One theme that emerged over the evening was the legacy of Stewart’s comedy, with Carell describing him as “striving to make sense out of the insane.” Bee called him the “godfather of righteous anger.” Munn said her generation was raised on his comedy.

Munn also praised him for his humility, remembering seeing his desk, “a garbage can,” where — amid a clothing-covered treadmill, an old bottle of yellow mustard and everything he’d ever been given over the years — was his dusty box of Emmys.

Things you learn about Jon Stewart from talking to him and his friends

Showcasing the global impact of “The Daily Show” was Bassem Youssef, an Egyptian comic who, after discovering Stewart, stopped practicing medicine to focus on satirizing his government. He said he launched a “cheap knockoff” of “The Daily Show” on YouTube, which eventually led to a television show. When Youssef found himself being investigated by the Egyptian government, he said, Stewart gave him some advice: “Do you want to do comedy or do you want to do something that lasts for a lifetime?”

And that, Youssef said in a half-joke that turned Stewart’s misty eyes to tittering ones, is why he was forced to flee Egypt.

Of course, the night would be nothing without goofy-to-downright-dumb bits. John Oliver, convinced that Stewart had died, gave a fake eulogy. Ed Helms, dressed in a carnival barker’s red stripes and straw hat, sat at an organ and played “Take Me Out to the Ball Game,” a nod to Stewart’s love of baseball.

These juxtaposed nicely with the more serious moments, including Springsteen returning with an acoustic guitar to play “Born to Run” and clips of Stewart’s monologue after the 9/11 terrorist attacks.

The political faces in attendance, who unsurprisingly came from the left side of the aisle, included Transportation Secretary Pete Buttigieg (who said he “grew up on Jon Stewart”) and his husband, Chasten; White House press secretary Jen Psaki; and House Speaker Nancy Pelosi (D-Calif.). Before the show, Pelosi praised the comedian for not being a celebrity who wades blindly into politics, but one who is “focused on what he knows about and what he cares about.”

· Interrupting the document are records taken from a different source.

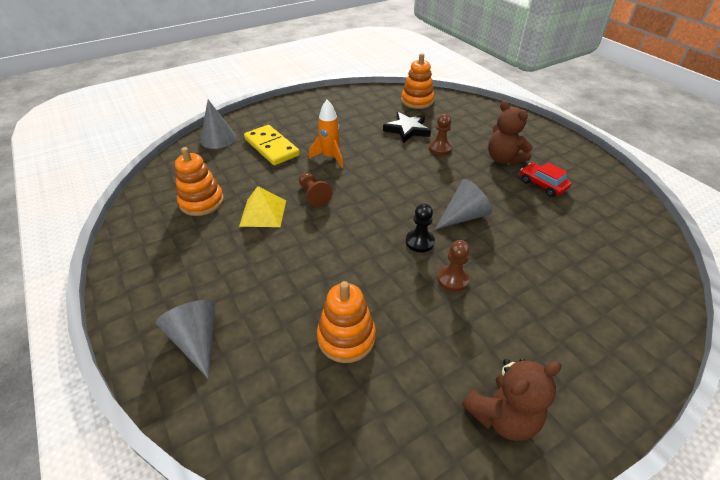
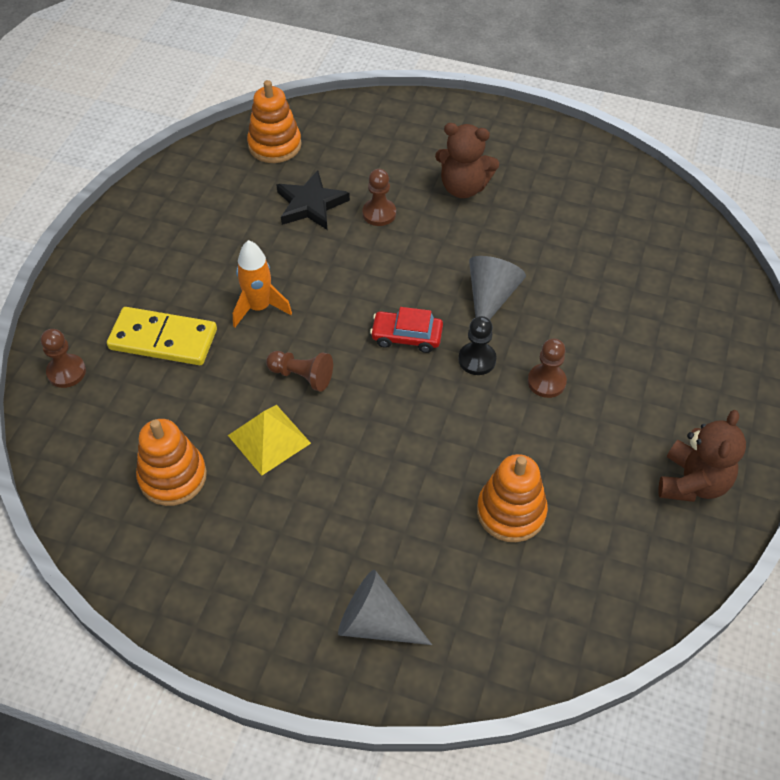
camera: 40 degrees left, 10 degrees up
grey cone [200,100,236,149] -> brown pawn [41,329,86,388]
red car [520,162,572,197] -> red car moved to [370,307,443,353]

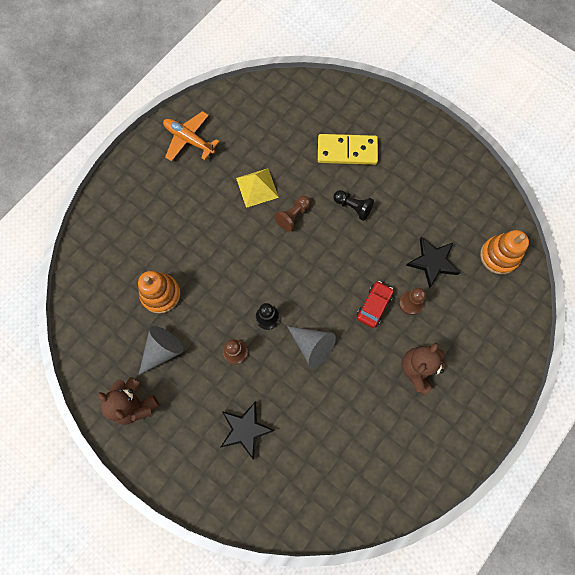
camera: 110 degrees right, 20 degrees up
brown pawn [41,329,86,388] -> none
yellow domino [107,307,217,365] -> yellow domino turned 60 degrees clockwise [318,134,378,165]
orange stacking toy [136,419,207,506] -> none
orange rocket [233,240,292,327] -> black pawn [334,190,374,221]
grey cone [338,570,432,645] -> grey cone moved to [139,326,184,375]
red car [370,307,443,353] -> red car moved to [357,281,394,328]
none -> orange plane [163,111,220,161]
none -> black star [220,401,275,460]

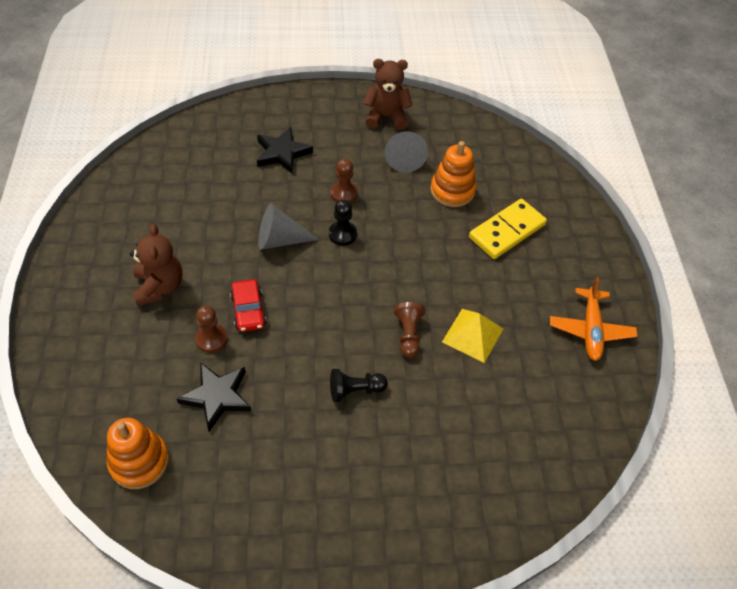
camera: 135 degrees right, 20 degrees down
orange plane [163,111,220,161] -> orange plane turned 105 degrees clockwise [550,277,637,361]
yellow domino [318,134,378,165] -> yellow domino moved to [469,199,547,259]

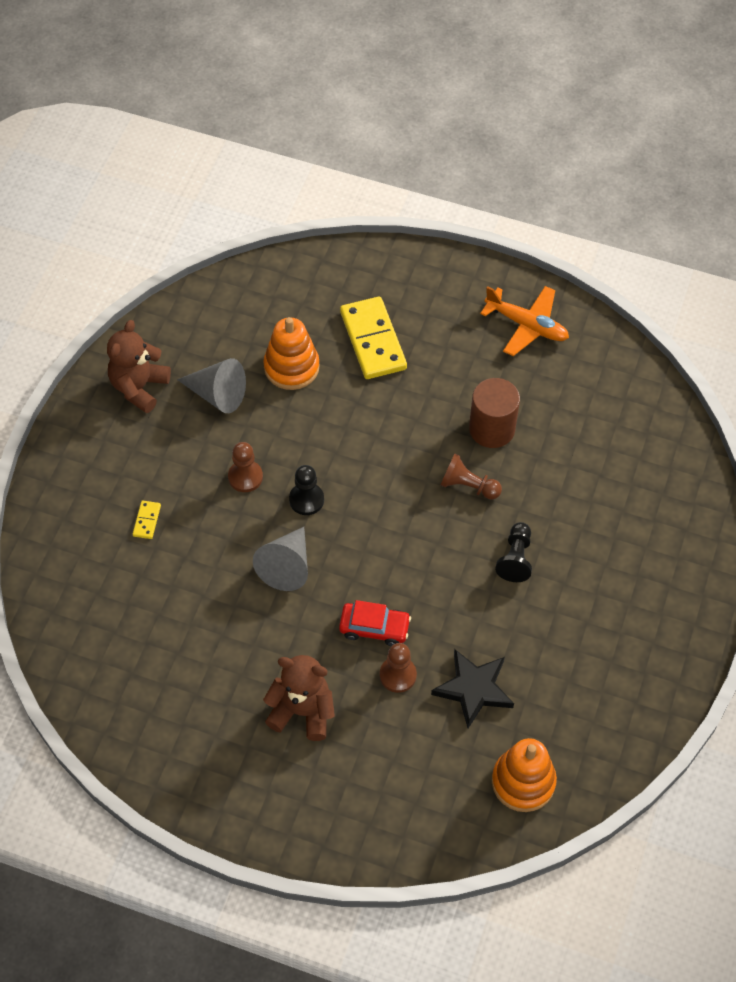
camera: 65 degrees left, 5 degrees up
black star [257,127,313,174] -> yellow domino [133,500,161,539]
yellow pyramid [442,309,503,363] -> brown cylinder [469,378,520,448]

She was referring, in part, to Stewart’s work advocating for veterans of the wars in the Middle East and advocating for 9/11 first responders, publicly and repeatedly protesting and criticizing Congress for stalling on a victims’ compensation bill, a passion mentioned throughout the night. Pete Davidson — who joked, “Who couldn’t love this guy? The most controversial thing he’s done is be friends with me” — evoked the memory of his own father, a firefighter who died in the terrorist attacks, saying, “He’d be happy you were looking after him and his friends after all these years.”

As a surprise, several of those for whom Stewart has advocated were in the room. Among them was Israel Del Toro, who was severely wounded by an IED attack while serving in Afghanistan, and who said before the show that comedy, like Stewart’s, “helps healing.”

Del Toro and John Feal, a first responder injured in the 9/11 attacks, presented Stewart with the award.

The final speaker of the night was the previous recipient: Chappelle. “I wish you’d run for president,” he said. He was far from the first to bring up that prospect, both during the show and on the red carpet beforehand.

“I would give as much as the law would allow” to Stewart’s campaign, Kimmel joked before the show. The night, of course, would be full of jokes. But the praise for not just Stewart’s comedy chops, but also his serious work, only reinforced Kimmel’s earlier assessment: “We just need Jon Stewart around watching over us.”